U.S.-trained and armed Iraqi military units, the key to the American strategy against ISIS, are under investigation for committing some of the same atrocities as the terror group, American and Iraqi officials told ABC News. Some Iraqi units have already been cut off from U.S. assistance over “credible” human rights violations, according to a senior military official on the Pentagon’s Joint Staff.

The investigation, being conducted by the Iraqi government, was launched after officials were confronted with numerous allegations of “war crimes,” based in part on dozens of ghastly videos and still photos that appear to show uniformed soldiers from some of Iraq’s most elite units and militia members massacring civilians, torturing and executing prisoners, and displaying severed heads.

The videos and photos are part of a trove of disturbing images that ABC News discovered has been circulating within the dark corners of Iraqi social media since last summer. In some U.S. military and Iraqi circles, the Iraqi units and militias under scrutiny are referred to as the “dirty brigades.”

“As the ISF [Iraqi Security Forces] and militias reclaim territory, their behavior must be above reproach or they risk being painted with the same brush as ISIL [ISIS] fighters,” said a statement to ABC News from the U.S. government. “If these allegations are confirmed, those found responsible must be held accountable.”

Sen. Patrick Leahy, D-Vermont, along with international human rights advocates and military experts, called the photos evidence of Iraqi “war crimes.”

“I guarantee you ultimately we get blamed for it whether we did it or not,” Leahy predicted.

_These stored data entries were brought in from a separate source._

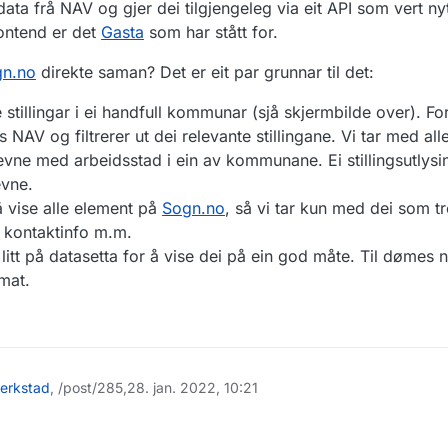
ata frå NAV og gjer dei tilgjengeleg via eit API som vert ny
rontend er det
Gasta
som har stått for.
n.no
direkte saman? Det er eit par grunnar til det:
e stillingar i ei handfull kommunar (sjå skjermbilde over). For 
os NAV og filtrerer ut dei relevante stillingane. Vi tar med all
evne med arbeidsstad i ein av kommunane. Ei stillingsutlysin
vne.
 å vise alle element på
Sogn.no
, så vi tar kun med dei som 
t, kontaktinfo m.m.
 litt på datasetta for å vise dei på ein god måte. Til dømes 
mat.
erkstad
, /post/285,
28. jan. 2022, 10:21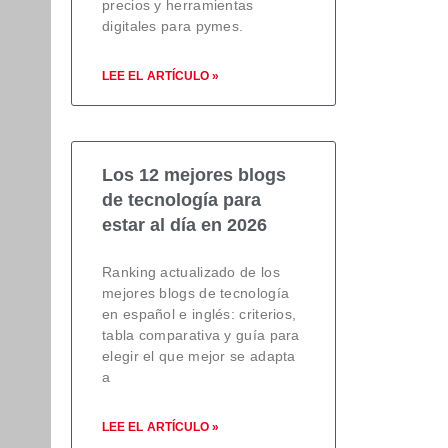
precios y herramientas
digitales para pymes.
donde
tra
LEE EL ARTÍCULO »
y son
l
Los 12 mejores blogs
de tecnología para
estar al día en 2026
 De
Ranking actualizado de los
mejores blogs de tecnología
en español e inglés: criterios,
tabla comparativa y guía para
a sido
elegir el que mejor se adapta
a
LEE EL ARTÍCULO »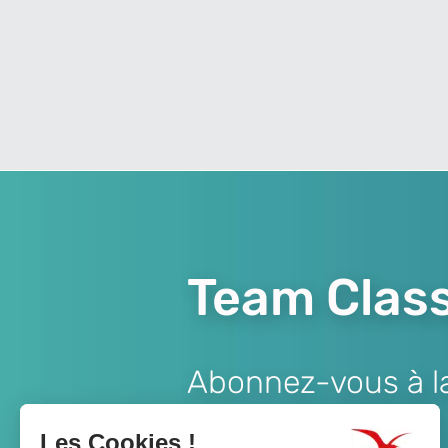
Team Class
Abonnez-vous à la 
Lien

Under what is known as the Leahy Law, the U.S. is required to cut off funds to any foreign military unit when there is “credible evidence” of human rights violations. In Iraq the responsibility of determination falls to the Department of Defense. In recent Senate testimony, Secretary of State John Kerry confirmed the Iraqi investigation had been ordered and said the Leahy Law applies to units operating alongside the many militias also fighting in Iraq against ISIS.

“I would say that involves the Leahy Law,” Leahy recently told ABC News after viewing the shocking imagery. “And I’d argue that we should be withholding money.”

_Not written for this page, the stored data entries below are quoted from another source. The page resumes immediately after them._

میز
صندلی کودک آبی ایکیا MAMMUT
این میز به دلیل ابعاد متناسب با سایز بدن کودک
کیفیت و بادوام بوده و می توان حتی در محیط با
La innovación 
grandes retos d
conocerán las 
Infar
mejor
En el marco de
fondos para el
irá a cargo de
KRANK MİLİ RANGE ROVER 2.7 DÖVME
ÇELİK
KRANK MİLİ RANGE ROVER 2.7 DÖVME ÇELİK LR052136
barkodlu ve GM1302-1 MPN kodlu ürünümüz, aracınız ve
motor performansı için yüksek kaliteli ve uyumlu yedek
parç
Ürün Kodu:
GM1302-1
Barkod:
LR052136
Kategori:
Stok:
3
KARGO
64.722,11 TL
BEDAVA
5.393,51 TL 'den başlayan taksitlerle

According to the Pentagon, the U.S. already has. In a statement to ABC News, the Joint Staff official revealed that in the months since the U.S. began airstrikes and military assistance to Iraq last August, “We have withheld assistance from certain Iraqi units on the basis of credible information in the past. Due to the sensitive nature of our security assistance, we are unable to discuss specific units.” […]

A separate photo posted in September showed the severed head of a long-haired and bearded alleged ISIS fighter lashed to the grill of a U.S.-donated Humvee bearing an Iraqi Army license plate. A second related photo eventually surfaced of what appeared to be an Iraqi Army soldier holding up the same severed head next to the gun truck. Desecration of war dead and extrajudicial killings are violations of the Geneva Conventions. […]

Gen. Maan, the Iraqi government spokesperson, claimed the patches identifying Iraqi military units could be bought on Iraqi streets and that the gruesome images could be a clever ploy by ISIS to discredit the Iraqi military.